TASK DESCRIPTION
Looking at the entries, say how many lines contain the string "mark". Offer nothing besides the number.

Records from a collection:
# # # # # # #
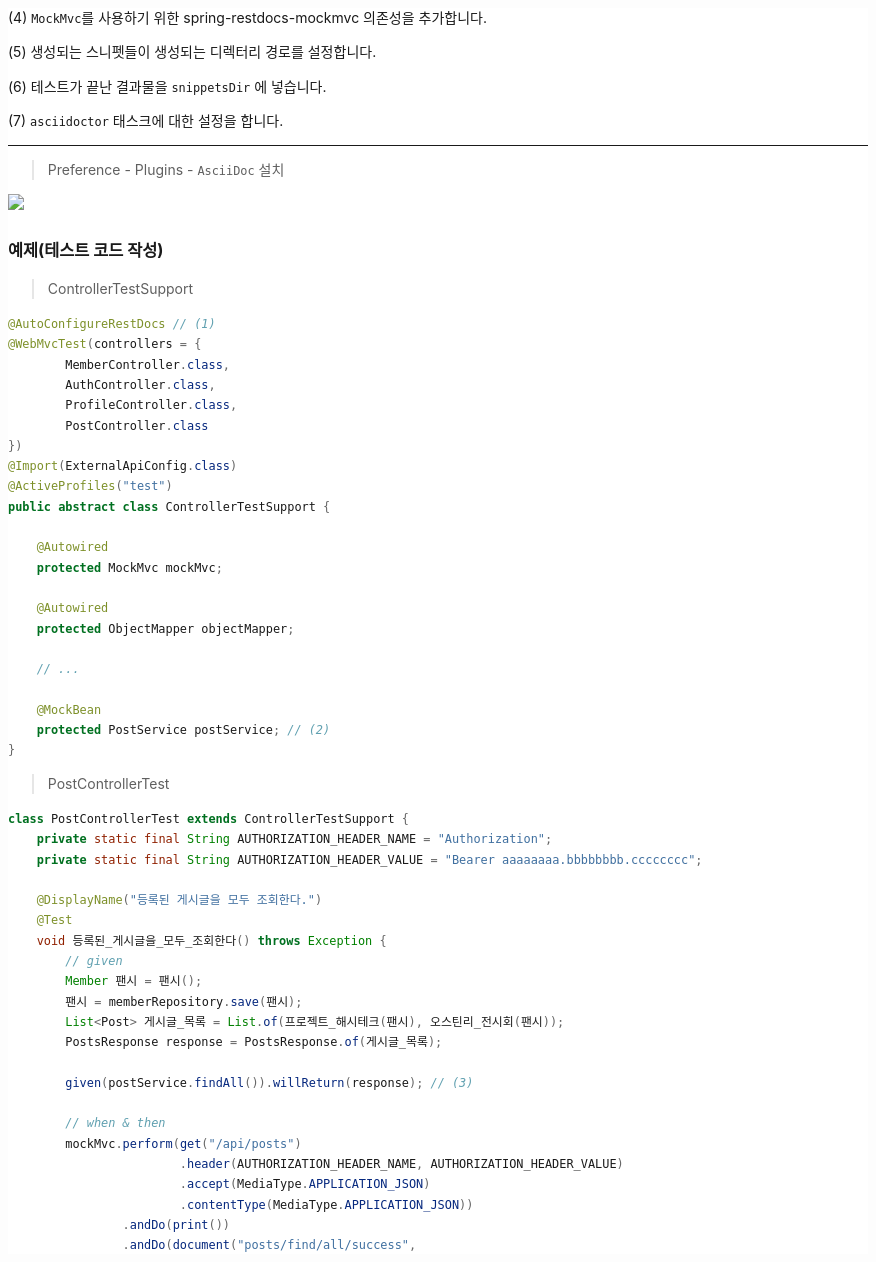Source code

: (4) `MockMvc`를 사용하기 위한 spring-restdocs-mockmvc 의존성을 추가합니다.

(5) 생성되는 스니펫들이 생성되는 디렉터리 경로를 설정합니다.

(6) 테스트가 끝난 결과물을 `snippetsDir` 에 넣습니다.

(7) `asciidoctor` 태스크에 대한 설정을 합니다.

---

> Preference - Plugins - `AsciiDoc` 설치

![](/assets/img/hibit/spring-rest-docs-plugin-ascii.png)

### 예제(테스트 코드 작성)

> ControllerTestSupport

```java
@AutoConfigureRestDocs // (1)
@WebMvcTest(controllers = {
        MemberController.class,
        AuthController.class,
        ProfileController.class,
        PostController.class
})
@Import(ExternalApiConfig.class)
@ActiveProfiles("test")
public abstract class ControllerTestSupport {

    @Autowired
    protected MockMvc mockMvc;

    @Autowired
    protected ObjectMapper objectMapper;
    
    // ...

    @MockBean
    protected PostService postService; // (2)
}
```

> PostControllerTest

```java
class PostControllerTest extends ControllerTestSupport {
    private static final String AUTHORIZATION_HEADER_NAME = "Authorization";
    private static final String AUTHORIZATION_HEADER_VALUE = "Bearer aaaaaaaa.bbbbbbbb.cccccccc";

    @DisplayName("등록된 게시글을 모두 조회한다.")
    @Test
    void 등록된_게시글을_모두_조회한다() throws Exception {
        // given
        Member 팬시 = 팬시();
        팬시 = memberRepository.save(팬시);
        List<Post> 게시글_목록 = List.of(프로젝트_해시테크(팬시), 오스틴리_전시회(팬시));
        PostsResponse response = PostsResponse.of(게시글_목록);

        given(postService.findAll()).willReturn(response); // (3)

        // when & then
        mockMvc.perform(get("/api/posts")
                        .header(AUTHORIZATION_HEADER_NAME, AUTHORIZATION_HEADER_VALUE)
                        .accept(MediaType.APPLICATION_JSON)
                        .contentType(MediaType.APPLICATION_JSON))
                .andDo(print())
                .andDo(document("posts/find/all/success",
```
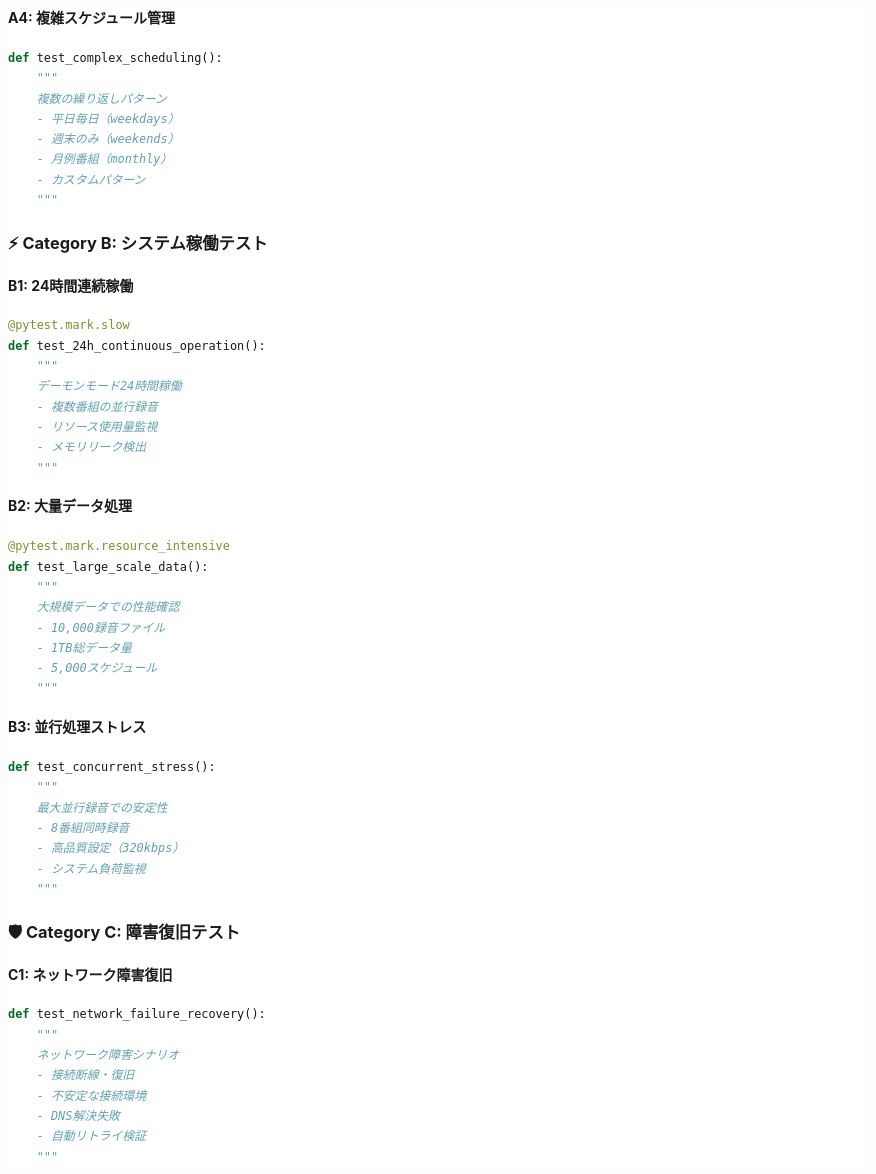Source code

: #### A4: 複雑スケジュール管理
```python
def test_complex_scheduling():
    """
    複数の繰り返しパターン
    - 平日毎日（weekdays）
    - 週末のみ（weekends）
    - 月例番組（monthly）
    - カスタムパターン
    """
```

### ⚡ **Category B: システム稼働テスト**

#### B1: 24時間連続稼働
```python
@pytest.mark.slow
def test_24h_continuous_operation():
    """
    デーモンモード24時間稼働
    - 複数番組の並行録音
    - リソース使用量監視
    - メモリリーク検出
    """
```

#### B2: 大量データ処理
```python
@pytest.mark.resource_intensive
def test_large_scale_data():
    """
    大規模データでの性能確認
    - 10,000録音ファイル
    - 1TB総データ量
    - 5,000スケジュール
    """
```

#### B3: 並行処理ストレス
```python
def test_concurrent_stress():
    """
    最大並行録音での安定性
    - 8番組同時録音
    - 高品質設定（320kbps）
    - システム負荷監視
    """
```

### 🛡️ **Category C: 障害復旧テスト**

#### C1: ネットワーク障害復旧
```python
def test_network_failure_recovery():
    """
    ネットワーク障害シナリオ
    - 接続断線・復旧
    - 不安定な接続環境
    - DNS解決失敗
    - 自動リトライ検証
    """
```
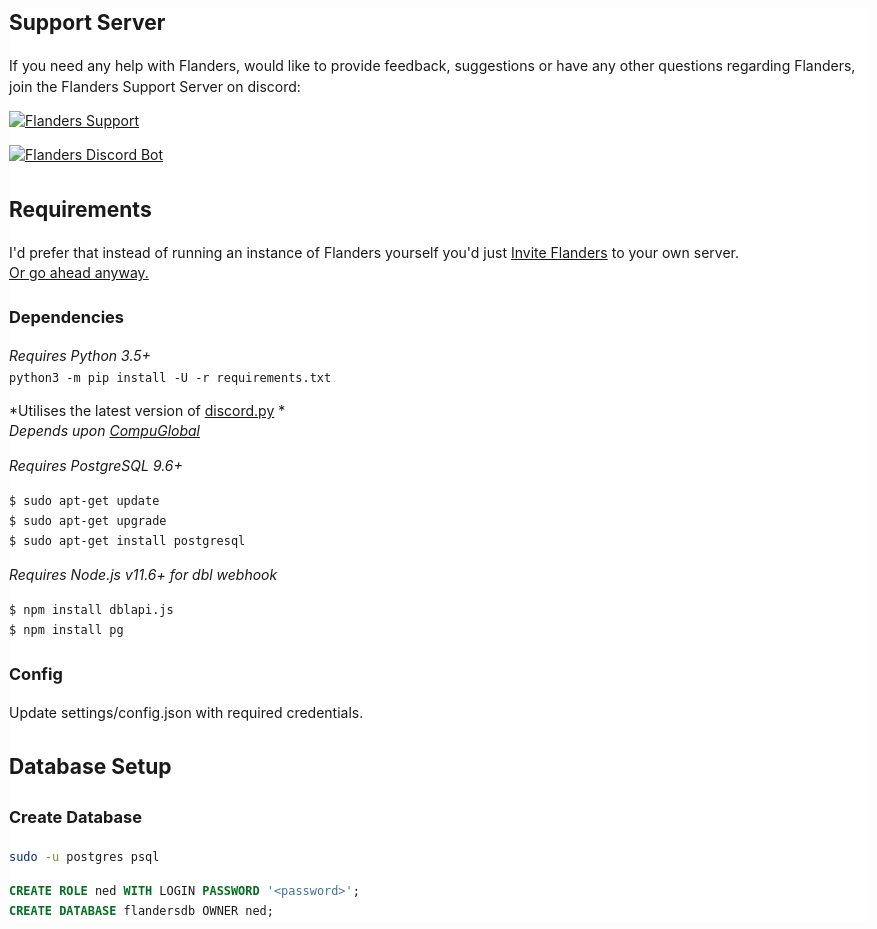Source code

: 
## Support Server
If you need any help with Flanders, would like to provide feedback, suggestions or have any other questions regarding Flanders, join the Flanders Support Server on discord:

[![Flanders Support](https://discordapp.com/api/guilds/403154226790006784/widget.png?style=banner2)](https://discord.gg/xMmxMYg)

<a href="https://discordbots.org/bot/221609683562135553" >
  <img src="https://discordbots.org/api/widget/221609683562135553.svg" alt="Flanders Discord Bot" />
</a>

## Requirements
I'd prefer that instead of running an instance of Flanders yourself you'd just [Invite Flanders](https://discordapp.com/oauth2/authorize?client_id=221609683562135553&scope=bot&permissions=19456) to your own server.   
[Or go ahead anyway.](https://i.imgur.com/mSHi8.jpg)

### Dependencies
*Requires Python 3.5+*  
`python3 -m pip install -U -r requirements.txt`

*Utilises the latest version of [discord.py](https://github.com/Rapptz/discord.py) *  
*Depends upon [CompuGlobal](https://github.com/MitchellAW/CompuGlobal/tree/async)*

*Requires PostgreSQL 9.6+*  
```sh
$ sudo apt-get update
$ sudo apt-get upgrade
$ sudo apt-get install postgresql
```  

*Requires Node.js v11.6+ for dbl webhook*
```sh
$ npm install dblapi.js
$ npm install pg
```  

### Config
Update settings/config.json with required credentials.


## Database Setup

### Create Database
```sh
sudo -u postgres psql
```  

```sql
CREATE ROLE ned WITH LOGIN PASSWORD '<password>';
CREATE DATABASE flandersdb OWNER ned;
```
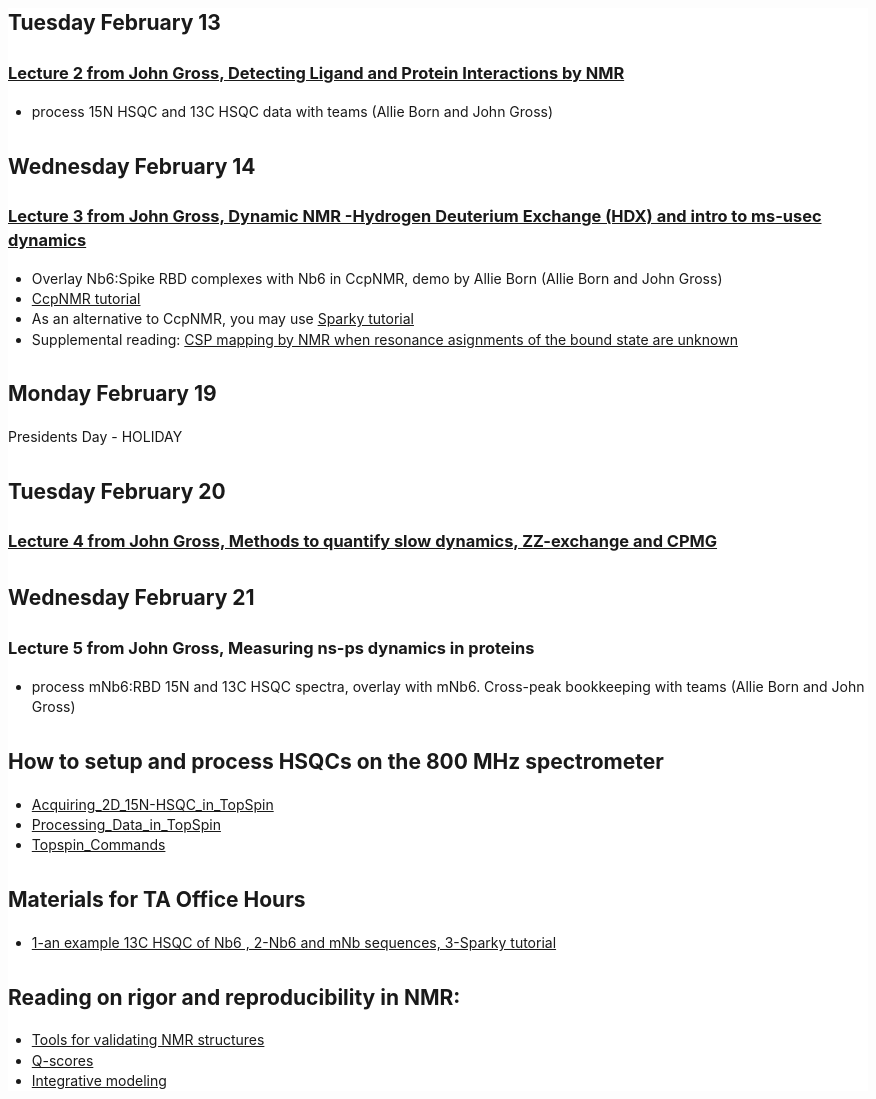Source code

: ## Tuesday February 13
### [Lecture 2 from John Gross, Detecting Ligand and Protein Interactions by NMR](http://cdn.fraserlab.com/courses/Methods-NMR-2022-LECTURE2.pdf)
- process 15N HSQC and 13C HSQC data with teams (Allie Born and John Gross)

## Wednesday February 14
### [Lecture 3 from John Gross, Dynamic NMR -Hydrogen Deuterium Exchange (HDX) and intro to ms-usec dynamics](http://cdn.fraserlab.com/courses/Methods-NMR-2022-LECTURE3.pdf)
-  Overlay Nb6:Spike RBD complexes with Nb6 in CcpNMR, demo by Allie Born (Allie Born and John Gross)
-  [CcpNMR tutorial](http://cdn.fraserlab.com/courses/ccpNMR_Tutorial.pdf)
-  As an alternative to CcpNMR, you may  use [Sparky tutorial](http://cdn.fraserlab.com/courses/2022_Sparky_tutorial.pdf)
-  Supplemental reading: [CSP mapping by NMR when resonance asignments of the bound state are unknown](http://cdn.fraserlab.com/courses/methods/1996_farmer.pdf)

## Monday February 19
Presidents Day - HOLIDAY

## Tuesday February 20
### [Lecture 4 from John Gross, Methods to quantify slow dynamics, ZZ-exchange and CPMG](http://cdn.fraserlab.com/courses/Methods-NMR-2022-LECTURE4.pdf)

## Wednesday February 21
### Lecture 5 from John Gross, Measuring ns-ps dynamics in proteins
- process mNb6:RBD 15N and 13C HSQC spectra, overlay with mNb6. Cross-peak bookkeeping with teams (Allie Born and John Gross)

## How to setup and process HSQCs on the 800 MHz spectrometer
- [Acquiring_2D_15N-HSQC_in_TopSpin](https://ucsf.box.com/s/tc0dg14opvz3bfdht92r6pn56h3i7fg4)
- [Processing_Data_in_TopSpin](https://ucsf.box.com/s/6jznx75m14b24xf84ot8cgporudfkf8i)
- [Topspin_Commands](https://ucsf.box.com/s/7gss7koit3a9v0iccm0arukojzkf8u9l)

## Materials for TA Office Hours
- [1-an example  13C HSQC of Nb6 , 2-Nb6 and mNb sequences, 3-Sparky tutorial](https://ucsf.box.com/s/boxmdnws7xbg04p812agth005b7augu5)

## Reading on rigor and reproducibility in NMR:
- [Tools for validating NMR structures](http://cdn.fraserlab.com/courses/methods/2014_vuister.pdf)
- [Q-scores](http://cdn.fraserlab.com/courses/methods/2004_clore.pdf)
- [Integrative modeling](http://cdn.fraserlab.com/courses/methods/2019_rout.pdf)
# # # # # # #
ANSWER SPACE
2